Blockchains are going to be used in the future, I think particularly in the domains of supply chain and resource management, but I’m not sure you missed out on too much there. For all the hype of “decentralization” and “transparency,” those two words have really become meaningless buzzwords. The blockchain and cryptocurrency scene is extremely centralized. A handful of opaquely managed exchanges are gatekeepers that determine which coins and tokens actually make it into the trading ecosystem. A few of these blockchains, such as NEO, are powered on a backbone of less than 30 nodes. Most blockchains are outright scams that have had no tech development in months and instead survive by distracting desperate investors with regular doses of sketchy and exaggerated news. A small amount of these blockchains will survive over the next couple of years — Ethereum for sure, perhaps Cardano, NEM, some others. But the surviving ones may still not survive in the long decadal term, if say, AmazonChain and GoogleChain explode onto the scene.
A lot of “blockchains” corporations are using are not even true blockchains, but are rather more minimal ledgers that keep less information. This is due to energy and performance reasons. And frankly, I’ve learned the hard way that corporations are not truly into transparency for obvious reasons. Chase recently patented an editable, private blockchain. Why would these big guys want to air their dirty laundry on publicly searchable interfaces?
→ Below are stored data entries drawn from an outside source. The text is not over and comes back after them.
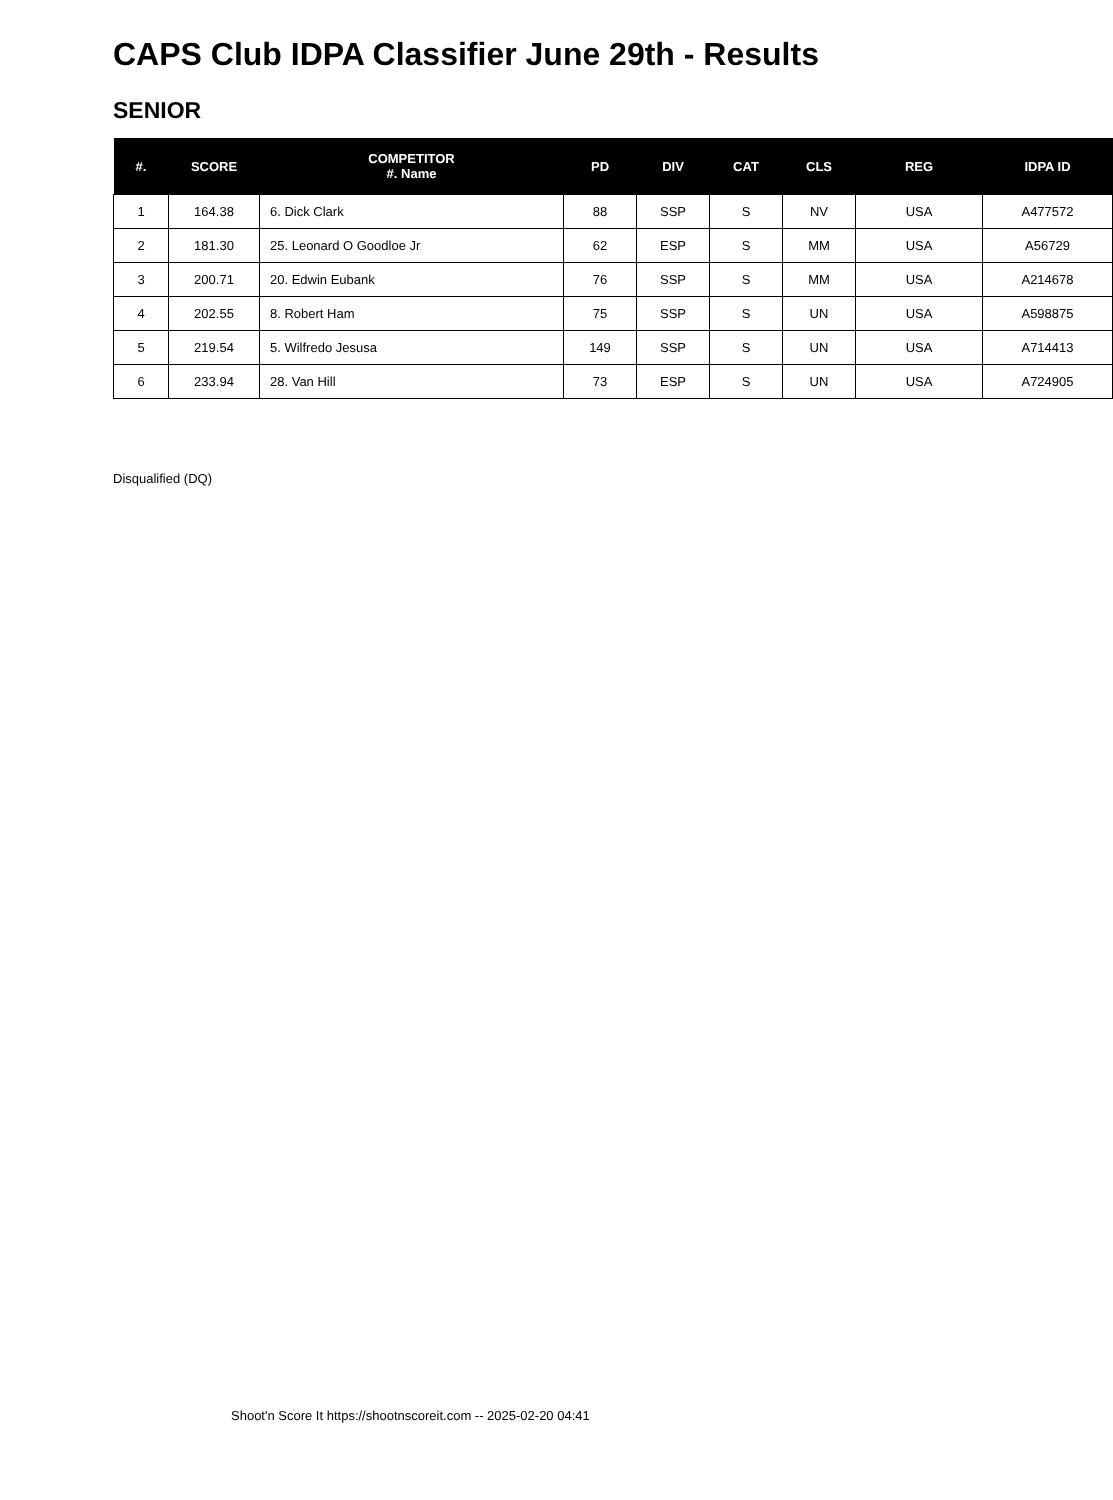CAPS Club IDPA Classifier June 29th - Results
SENIOR
| #. | SCORE | COMPETITOR #. Name | PD | DIV | CAT | CLS | REG | IDPA ID |
| --- | --- | --- | --- | --- | --- | --- | --- | --- |
| 1 | 164.38 | 6. Dick Clark | 88 | SSP | S | NV | USA | A477572 |
| 2 | 181.30 | 25. Leonard O Goodloe Jr | 62 | ESP | S | MM | USA | A56729 |
| 3 | 200.71 | 20. Edwin Eubank | 76 | SSP | S | MM | USA | A214678 |
| 4 | 202.55 | 8. Robert Ham | 75 | SSP | S | UN | USA | A598875 |
| 5 | 219.54 | 5. Wilfredo Jesusa | 149 | SSP | S | UN | USA | A714413 |
| 6 | 233.94 | 28. Van Hill | 73 | ESP | S | UN | USA | A724905 |
Disqualified (DQ)
Shoot'n Score It https://shootnscoreit.com -- 2025-02-20 04:41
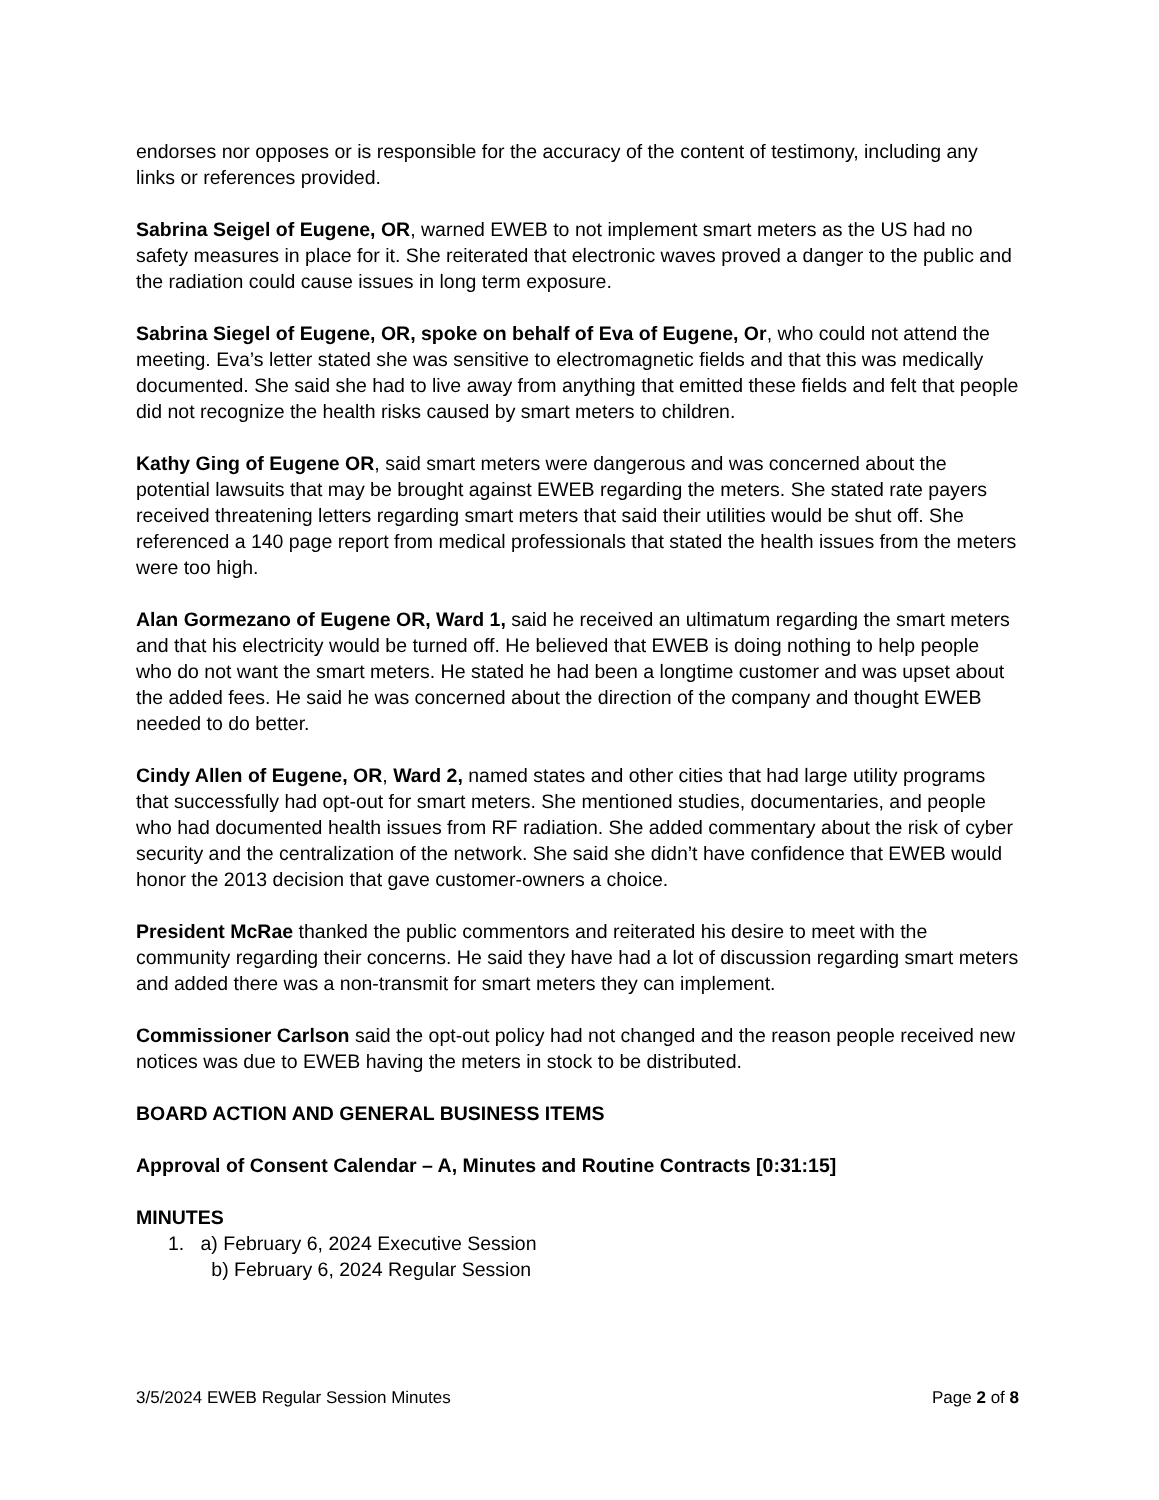endorses nor opposes or is responsible for the accuracy of the content of testimony, including any links or references provided.
Sabrina Seigel of Eugene, OR, warned EWEB to not implement smart meters as the US had no safety measures in place for it. She reiterated that electronic waves proved a danger to the public and the radiation could cause issues in long term exposure.
Sabrina Siegel of Eugene, OR, spoke on behalf of Eva of Eugene, Or, who could not attend the meeting. Eva’s letter stated she was sensitive to electromagnetic fields and that this was medically documented. She said she had to live away from anything that emitted these fields and felt that people did not recognize the health risks caused by smart meters to children.
Kathy Ging of Eugene OR, said smart meters were dangerous and was concerned about the potential lawsuits that may be brought against EWEB regarding the meters. She stated rate payers received threatening letters regarding smart meters that said their utilities would be shut off. She referenced a 140 page report from medical professionals that stated the health issues from the meters were too high.
Alan Gormezano of Eugene OR, Ward 1, said he received an ultimatum regarding the smart meters and that his electricity would be turned off. He believed that EWEB is doing nothing to help people who do not want the smart meters. He stated he had been a longtime customer and was upset about the added fees. He said he was concerned about the direction of the company and thought EWEB needed to do better.
Cindy Allen of Eugene, OR, Ward 2, named states and other cities that had large utility programs that successfully had opt-out for smart meters. She mentioned studies, documentaries, and people who had documented health issues from RF radiation. She added commentary about the risk of cyber security and the centralization of the network. She said she didn’t have confidence that EWEB would honor the 2013 decision that gave customer-owners a choice.
President McRae thanked the public commentors and reiterated his desire to meet with the community regarding their concerns. He said they have had a lot of discussion regarding smart meters and added there was a non-transmit for smart meters they can implement.
Commissioner Carlson said the opt-out policy had not changed and the reason people received new notices was due to EWEB having the meters in stock to be distributed.
BOARD ACTION AND GENERAL BUSINESS ITEMS
Approval of Consent Calendar – A, Minutes and Routine Contracts [0:31:15]
MINUTES
1. a) February 6, 2024 Executive Session
b) February 6, 2024 Regular Session
3/5/2024 EWEB Regular Session Minutes Page 2 of 8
For an example more relevant to Qchain’s advertising and marketing angle, it became clear to me that players involved in display advertising talk the transparency talk, but do not actually want transparency either. Content publishers do not want advertisers to easily determine how much of advertisers’ spend is being siphoned away due to click fraud and botnets. The various other middlemen in the display advertising ecosystem also do not want advertisers to know what percent of their spend is being lost to click arbitrage. For this reason, we eventually decided to pivot away from attempting to build a blockchain-based display ad marketplace and focus instead on building a marketplace geared towards branded content, which is less driven by clicks and impressions.
A lot of rhetoric in the blockchain scene hyperbolically claims the invention of blockchain will have a greater impact than the invention of the Internet, but I feel that blockchains will be a far less important technology eventually than the Internet (and machine learning).
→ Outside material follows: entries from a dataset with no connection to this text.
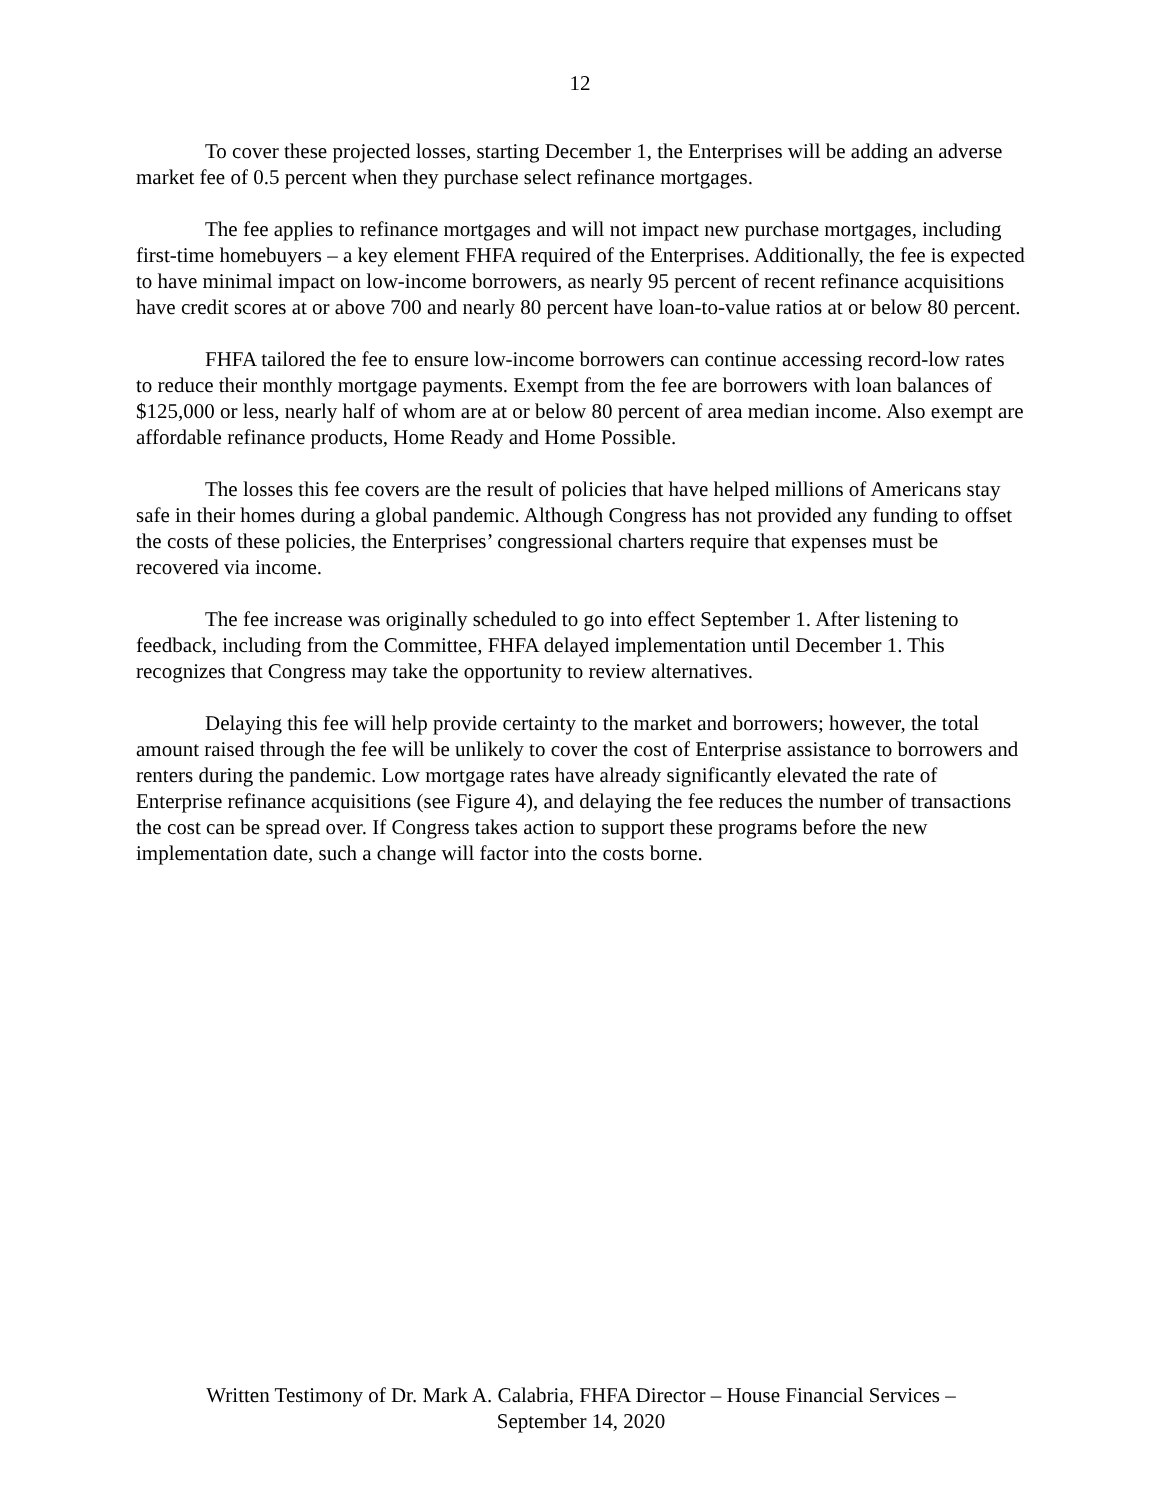12
To cover these projected losses, starting December 1, the Enterprises will be adding an adverse market fee of 0.5 percent when they purchase select refinance mortgages.
The fee applies to refinance mortgages and will not impact new purchase mortgages, including first-time homebuyers – a key element FHFA required of the Enterprises. Additionally, the fee is expected to have minimal impact on low-income borrowers, as nearly 95 percent of recent refinance acquisitions have credit scores at or above 700 and nearly 80 percent have loan-to-value ratios at or below 80 percent.
FHFA tailored the fee to ensure low-income borrowers can continue accessing record-low rates to reduce their monthly mortgage payments. Exempt from the fee are borrowers with loan balances of $125,000 or less, nearly half of whom are at or below 80 percent of area median income. Also exempt are affordable refinance products, Home Ready and Home Possible.
The losses this fee covers are the result of policies that have helped millions of Americans stay safe in their homes during a global pandemic. Although Congress has not provided any funding to offset the costs of these policies, the Enterprises’ congressional charters require that expenses must be recovered via income.
The fee increase was originally scheduled to go into effect September 1. After listening to feedback, including from the Committee, FHFA delayed implementation until December 1. This recognizes that Congress may take the opportunity to review alternatives.
Delaying this fee will help provide certainty to the market and borrowers; however, the total amount raised through the fee will be unlikely to cover the cost of Enterprise assistance to borrowers and renters during the pandemic. Low mortgage rates have already significantly elevated the rate of Enterprise refinance acquisitions (see Figure 4), and delaying the fee reduces the number of transactions the cost can be spread over. If Congress takes action to support these programs before the new implementation date, such a change will factor into the costs borne.
Written Testimony of Dr. Mark A. Calabria, FHFA Director – House Financial Services –
September 14, 2020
I think your thorough thinking and caution prevented you from diving into a private sector venture, and it may have been for the better. On the positive side, you did not go wrong on any big bets with associated opportunity cost and financial losses. And others may disagree, but I feel that the day-to-day tactical drudgery and human management involved in building a startup as a founder definitely hinders intellectually rewarding thinking. The time constraints and unpredictable deadlines mean a lot of decisions have to be made viscerally without careful consideration. The past few months have been the most stressful and exhausting of my life. Was it worth it to start Qchain? I’m not sure, we’ll see. At the very least, I can say it has been an adventure and a tough character builder. It takes quite a bit of naivete to cast one’s lot in a startup, and I definitely was foolhardy to co-found a company with the lack of connections that I and my co-founders started with.